Some people with Type 1 diabetes can lose the ability to spot the warning signs of low blood sugar levels, called hypos. Dr Craig Beall wants to find new ways to help people with diabetes avoid hypos and bring back their hypo awareness. To do this, his PhD student will study a drug that works on a molecule involved in sensing energy levels, called AMPK, which might be able to boost the body’s defences against hypos.
Background to research
When blood sugar levels drop too low it’s called a hypo. Hypos can be frightening, unpleasant, or in their worst cases, fatal. Some people with Type 1 diabetes can also lose their ability to spot the warning signs of a hypo, known as hypo unawareness, putting them at greater risk of dangerous side-effects.
In our body, we have an energy sensing molecule called AMPK. AMPK switches on when our body’s fuel levels are low, like in a hypo. It helps us to conserve fuel and to generate new energy, by making us feel hungry and breaking down fat stores. Drugs that activate AMPK have been developed to help people with Type 2 diabetes to manage their blood sugar levels, but Dr Craig Beall thinks they might also help to defend against hypos. He’s discovered that a new drug which works on AMPK can boost the release of a hormone called glucagon – that raises blood glucose levels when they fall too low – in rats.
Dr Beall and his PhD student now want to better understand how this drug works, and how it might be used to prevent hypos and help people with hypo unawareness in the future. His student will study the cells in the pancreas responsible for releasing glucagon, called alpha cells, and how they can defend against hypos.
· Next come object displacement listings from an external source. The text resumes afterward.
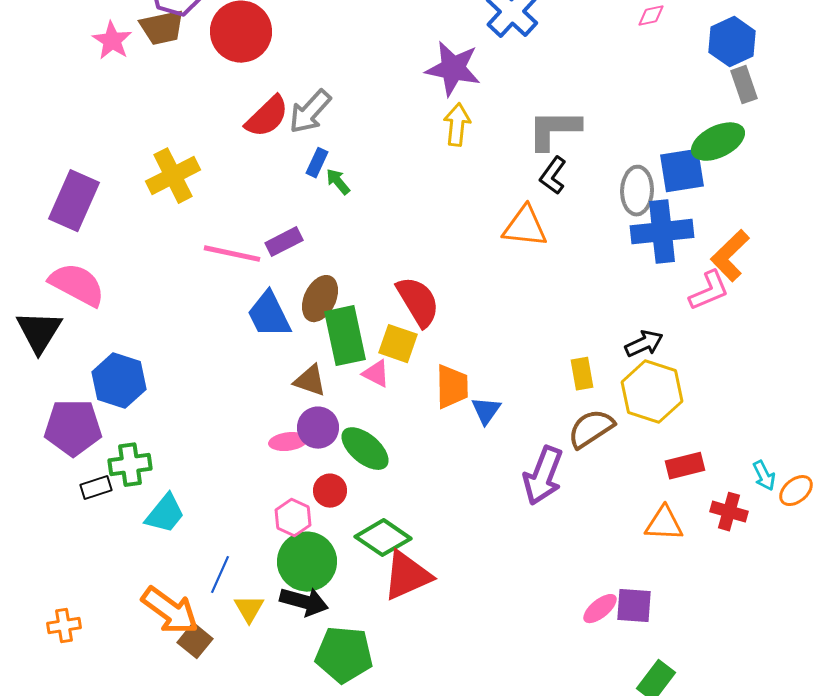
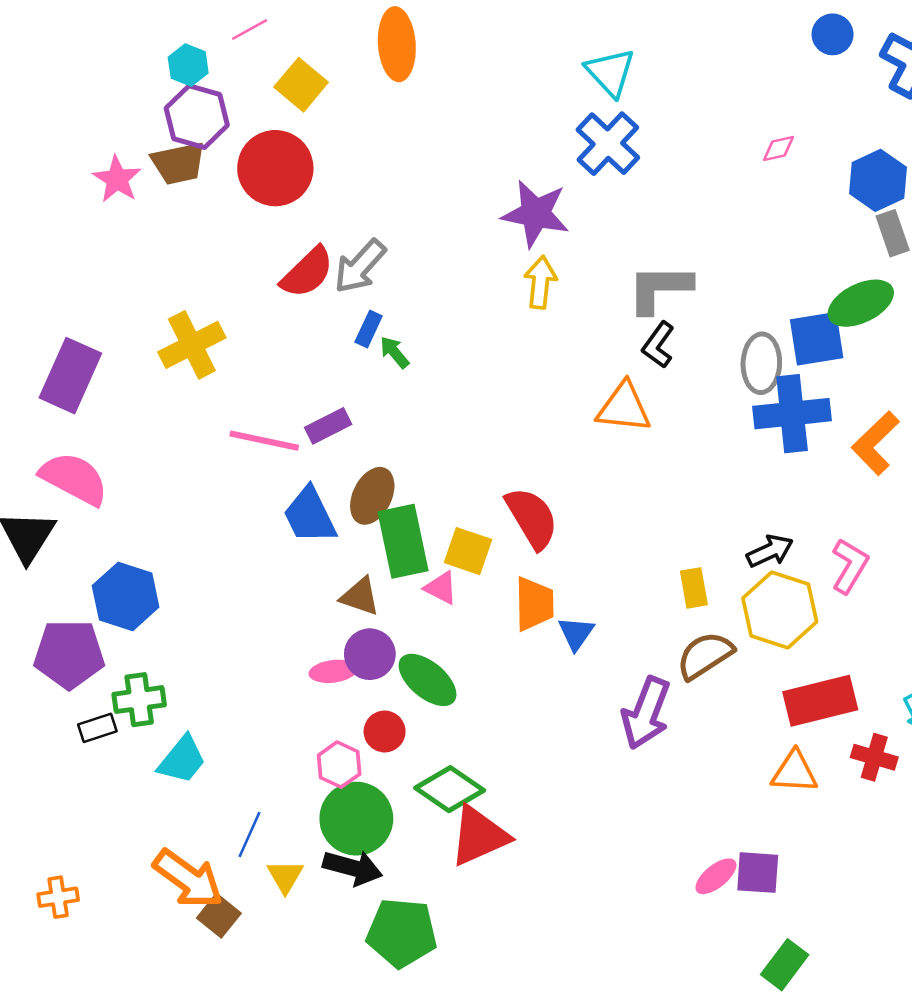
pink L-shape: (709, 291) -> (850, 566), moved, turned -36
red semicircle: (418, 302) -> (532, 518), moved
red rectangle: (685, 466) -> (820, 701), size x1.5

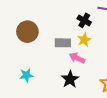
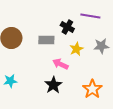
yellow star: (84, 40) -> (76, 49), moved
gray rectangle: (63, 43) -> (46, 40), moved

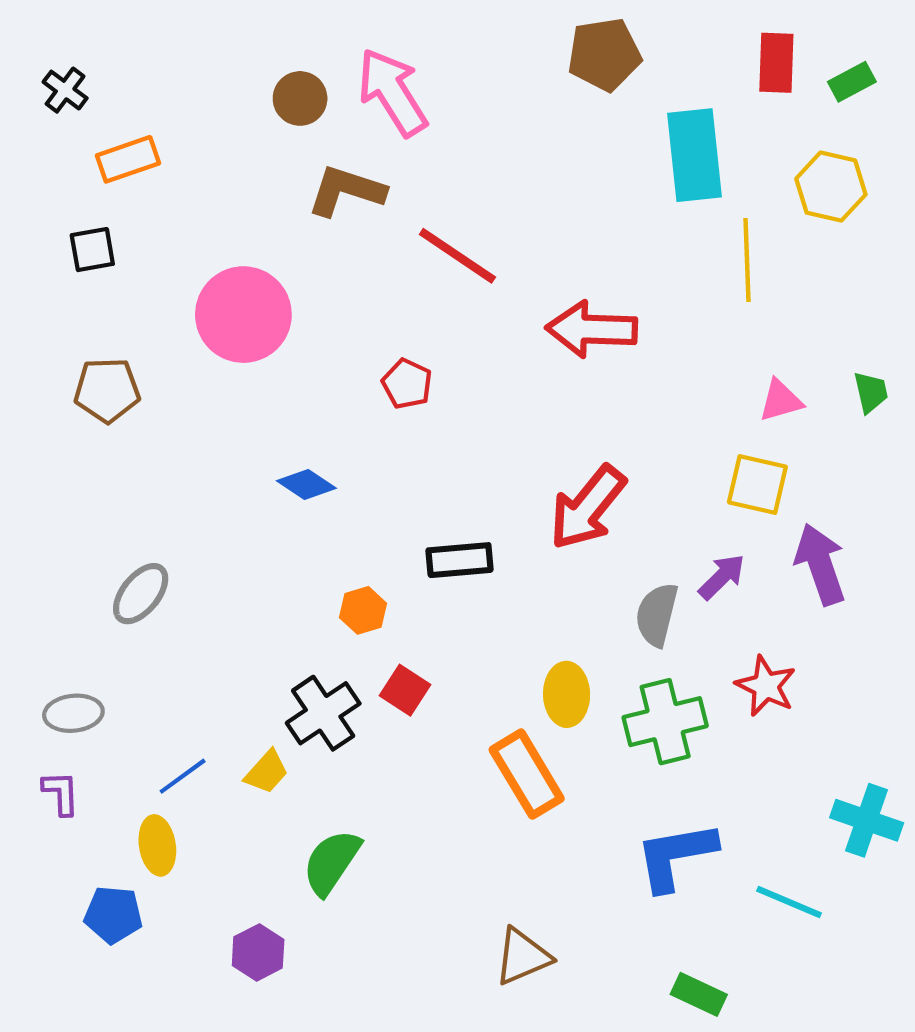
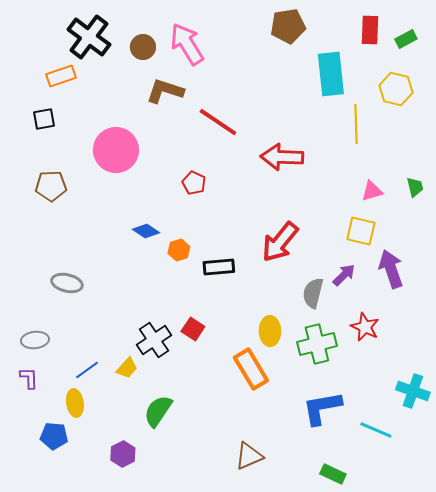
black cross: (65, 90) -> (89, 37), moved, size x2.0
gray ellipse: (141, 594) -> (67, 283), turned 64
orange hexagon: (363, 610) -> (179, 250), moved

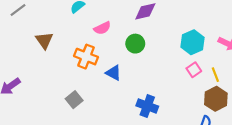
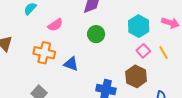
green circle: (135, 44) -> (96, 34), moved
brown hexagon: (216, 99) -> (136, 76), moved

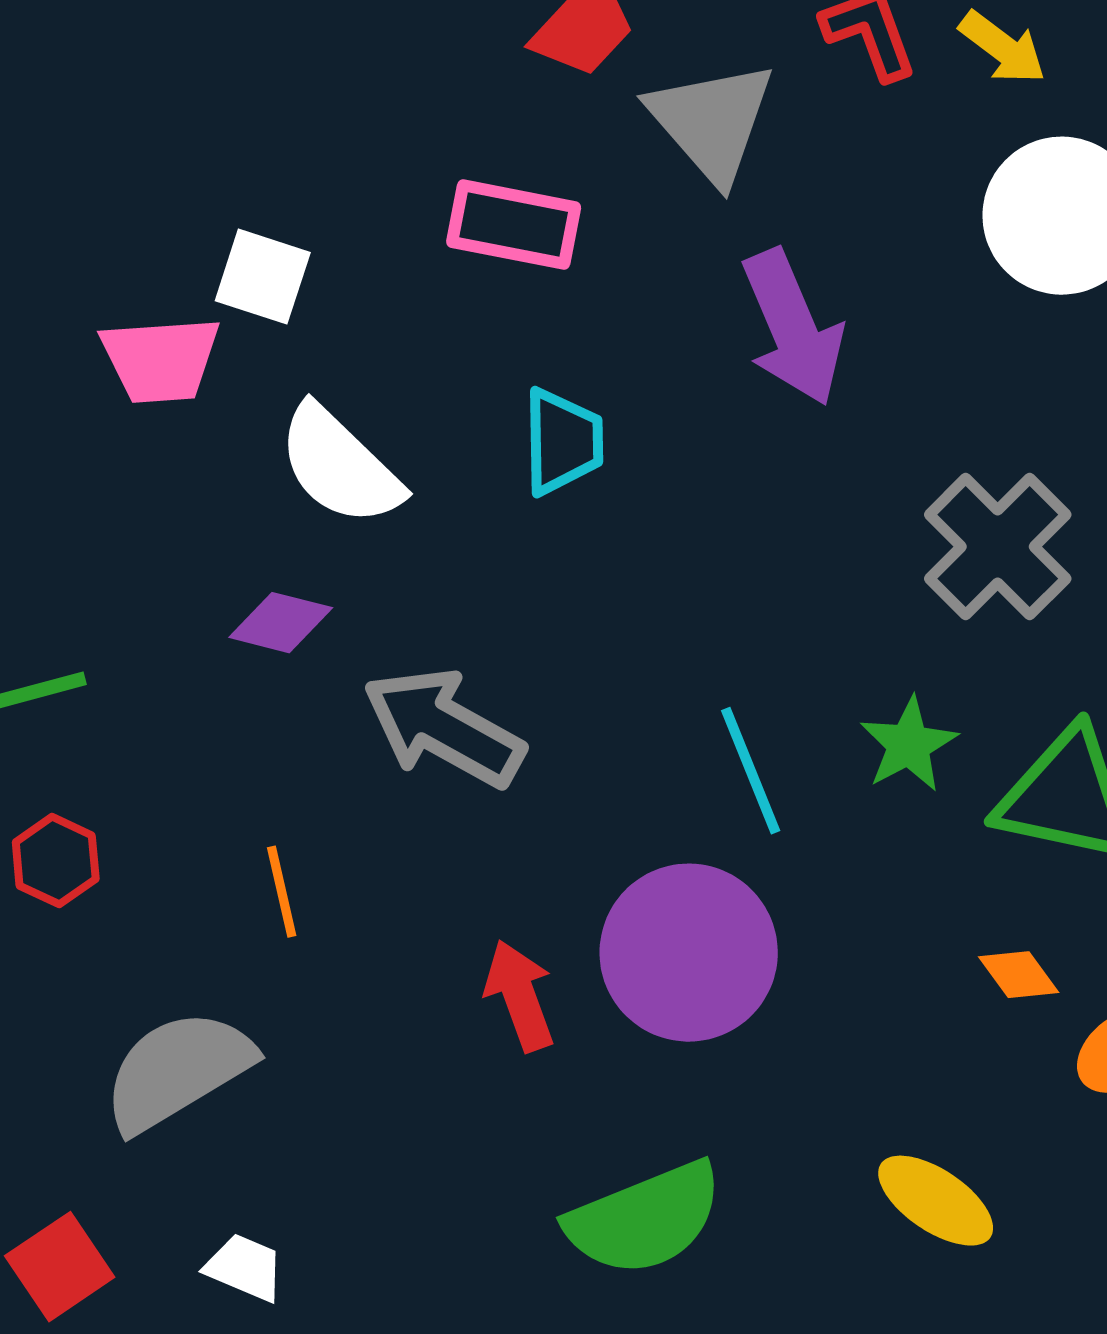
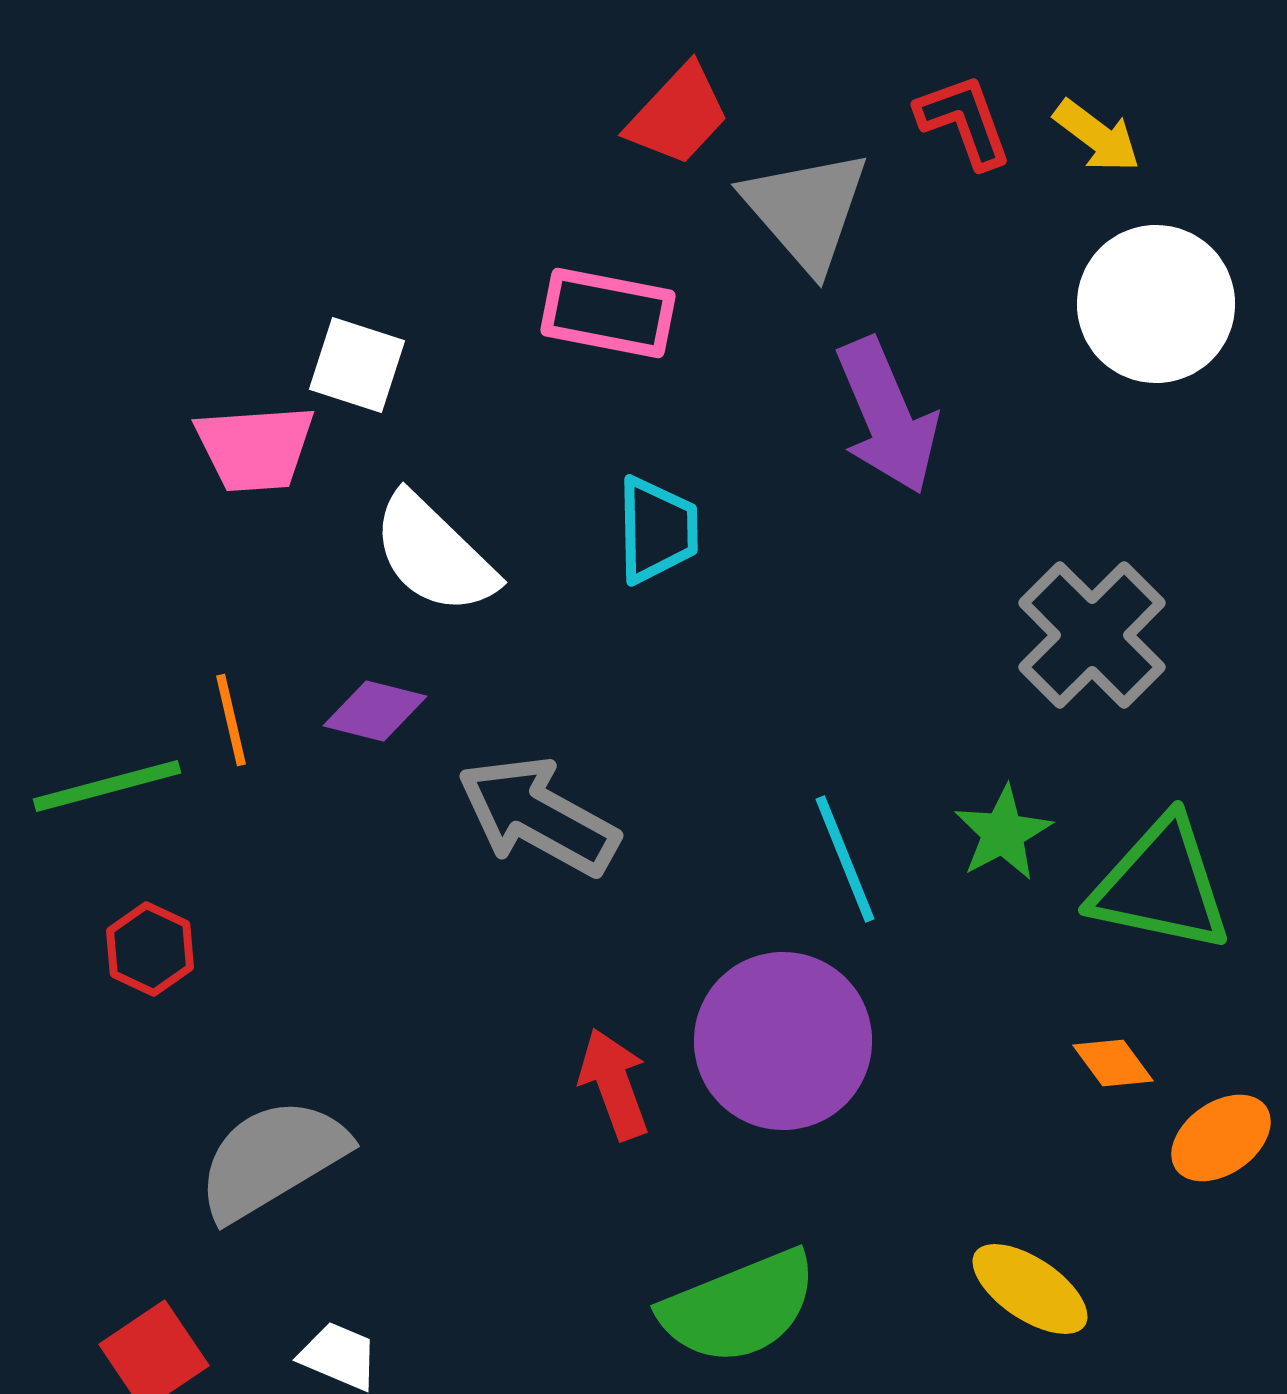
orange line: (282, 892) -> (231, 720), moved

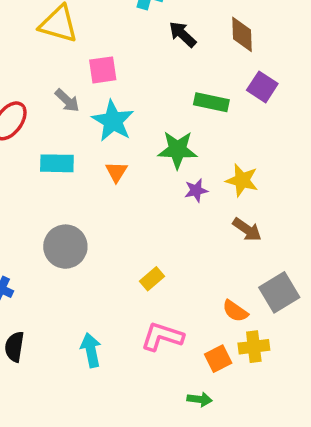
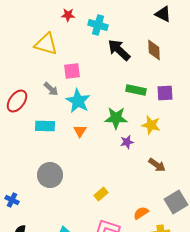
black arrow: (183, 34) -> (119, 50), size x1.4
purple square: (262, 87) -> (165, 93), moved, turned -36
yellow star: (242, 180) -> (151, 125), moved
orange semicircle: (235, 311) -> (141, 213), moved, turned 112

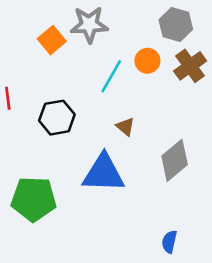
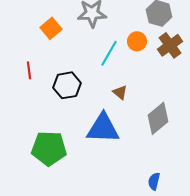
orange square: (52, 40) -> (51, 28), moved

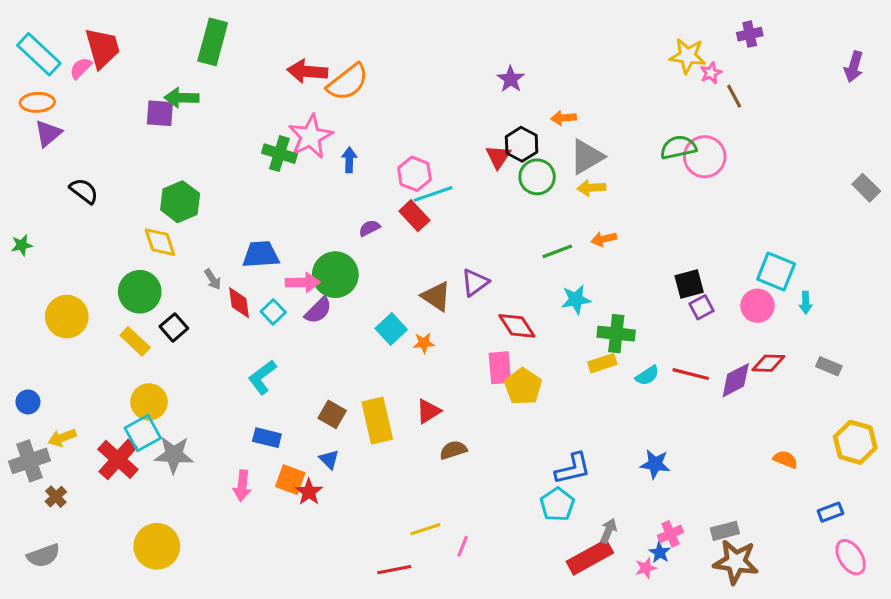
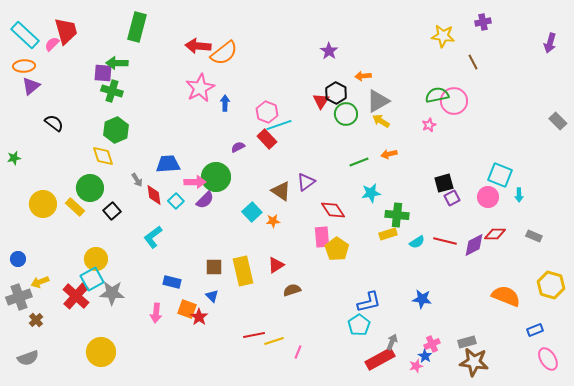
pink star: (711, 73) -> (429, 125), moved
green cross: (279, 154) -> (112, 91), moved
yellow arrow: (591, 188) -> (381, 121), turned 36
yellow rectangle: (135, 341) -> (75, 207), moved
cyan L-shape: (262, 377) -> (153, 237), moved
brown square: (332, 414) -> (214, 267), turned -30
orange semicircle: (785, 459) -> (506, 296), size x1.8
red line: (394, 570) -> (254, 335), moved

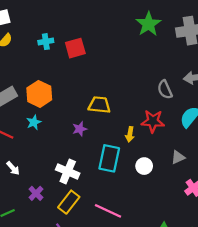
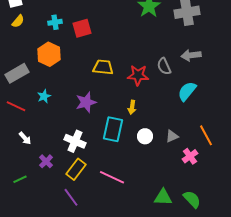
orange hexagon: (39, 94) -> (49, 54), moved
yellow trapezoid: (99, 105) -> (103, 67), moved
red star: (153, 121) -> (138, 75), moved
purple star: (80, 129) -> (86, 102), size x1.5
gray triangle: (178, 157) -> (172, 136), moved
The research student will look at the effect the drug has on different cell types found within the pancreas of rats. And they’ll explore how the drug helps the pancreas to release glucagon, in order to prevent hypos. The researchers will treat rats, with and without diabetes, with the drug to see if it improves their hypo awareness.
Potential benefit to people with diabetes
We need to help people with diabetes to avoid hypos and bring back their hypo awareness. If successful, this research could lead to the development of new drugs that can prevent hypos and, in turn, improve peoples’ ability to recognise the signs of low blood sugars.
New treatments would make a huge difference for people with diabetes, removing anxiety, making living with the condition easier and, crucially, protecting people from the potentially serious consequences of hypos.